Ahh...now we're getting somewhere. Is this a written grammatical rule btw?


----------



## Havfruen

So to clarify what NorwegianNYC said:

*en ufødt kvinnes sønn *the son of an unborn woman
*en ufødt kvinnesønn* the unborn son (of a woman)


----------



## timtfj

Havfruen said:


> So to clarify what NorwegianNYC said:
> 
> *en ufødt kvinnes sønn *the son of an unborn woman
> *en ufødt kvinnesønn* the unborn son (of a woman)


Men definitivt *kvinnesønn* og ikke *kvinnessønn*? Sammensetninger med genitiven bruker vanligvis *-s-* mellom de to delene, tror jeg. Eller er *-ss-* forkortet til *-s-* i denne eksempelen?


----------



## Sepia

Norvegian grammar is not worlds apart from Danish grammar. Whatever you do *ufødt *  refers right after it. So it is definitely an unborn woman. When did anyone say that poems have to be logical?

Whatever the grammar says, what would the word *kvinnesønn* mean? Since he es a son he has to be male, and all sons are born by women, when they are not seahorses.


----------



## vestfoldlilja

I think NorwegianNYC means that in the sentence: en ufødt kvinnes sønn, ufødt can only refer to _kvinnes_ and not _sønn_. Grammatically that is the only way for such a construct to work and indeed within the context of the poem it makes no sense for it to be unborn son of a woman.

# Task to complete:
Translate this sentence from the thread on Norwegian grammar into English: "Sammensetninger med genitiven bruker vanligvis -s- mellom de to delene, tror jeg." The rows have no connection to the thread on Norwegian grammar.

# Information provided:
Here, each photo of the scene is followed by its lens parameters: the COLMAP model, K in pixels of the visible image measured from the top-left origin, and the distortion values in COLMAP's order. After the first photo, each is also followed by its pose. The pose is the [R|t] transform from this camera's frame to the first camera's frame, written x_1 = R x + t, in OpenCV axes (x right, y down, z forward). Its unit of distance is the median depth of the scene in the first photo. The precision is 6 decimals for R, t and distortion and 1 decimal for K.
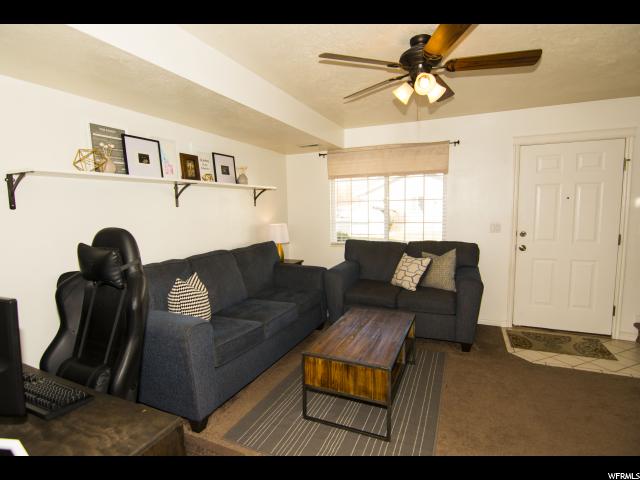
lens RADIAL K [[330.0, 0, 320.0], [0, 330.0, 240.0], [0, 0, 1]] dist [-0.001321, -0.017292]
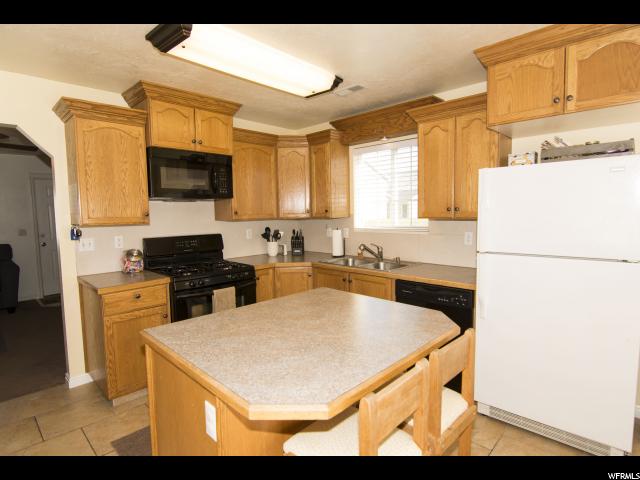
lens RADIAL K [[346.9, 0, 320.0], [0, 346.9, 240.0], [0, 0, 1]] dist [-0.013666, -0.001800]
pose [[0.349334, -0.071237, 0.934286, -0.485710], [0.106714, 0.993643, 0.035862, 0.092180], [-0.930902, 0.087173, 0.354715, -0.866928]]
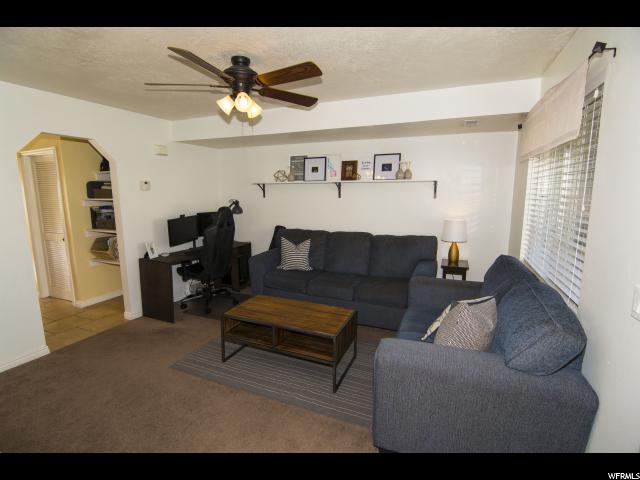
lens RADIAL K [[330.0, 0, 320.0], [0, 330.0, 240.0], [0, 0, 1]] dist [-0.001321, -0.017292]
pose [[-0.015669, 0.171408, -0.985076, 0.935103], [-0.095219, 0.980463, 0.172120, -0.142281], [0.995333, 0.096495, 0.000958, 0.810385]]
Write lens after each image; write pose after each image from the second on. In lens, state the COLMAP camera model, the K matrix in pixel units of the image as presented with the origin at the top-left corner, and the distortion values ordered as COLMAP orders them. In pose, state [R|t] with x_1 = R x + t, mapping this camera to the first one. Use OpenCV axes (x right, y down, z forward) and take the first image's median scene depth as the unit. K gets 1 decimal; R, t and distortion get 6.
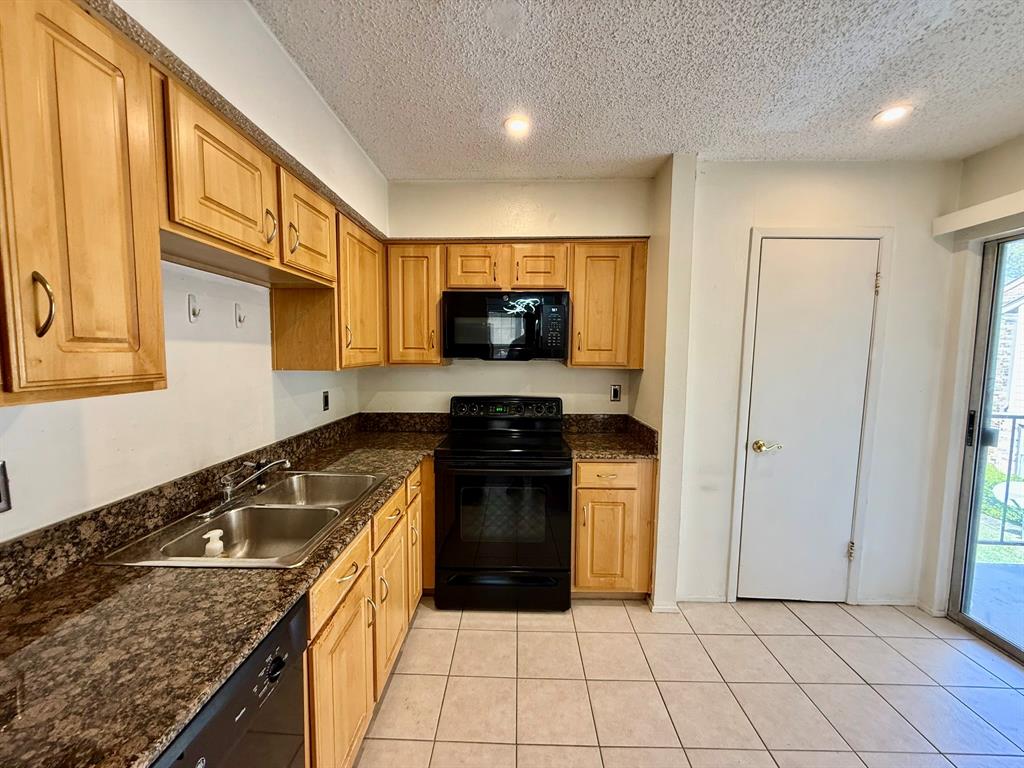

# Your solution:
Compounds with the genitive usually use -s- between the two parts, I think.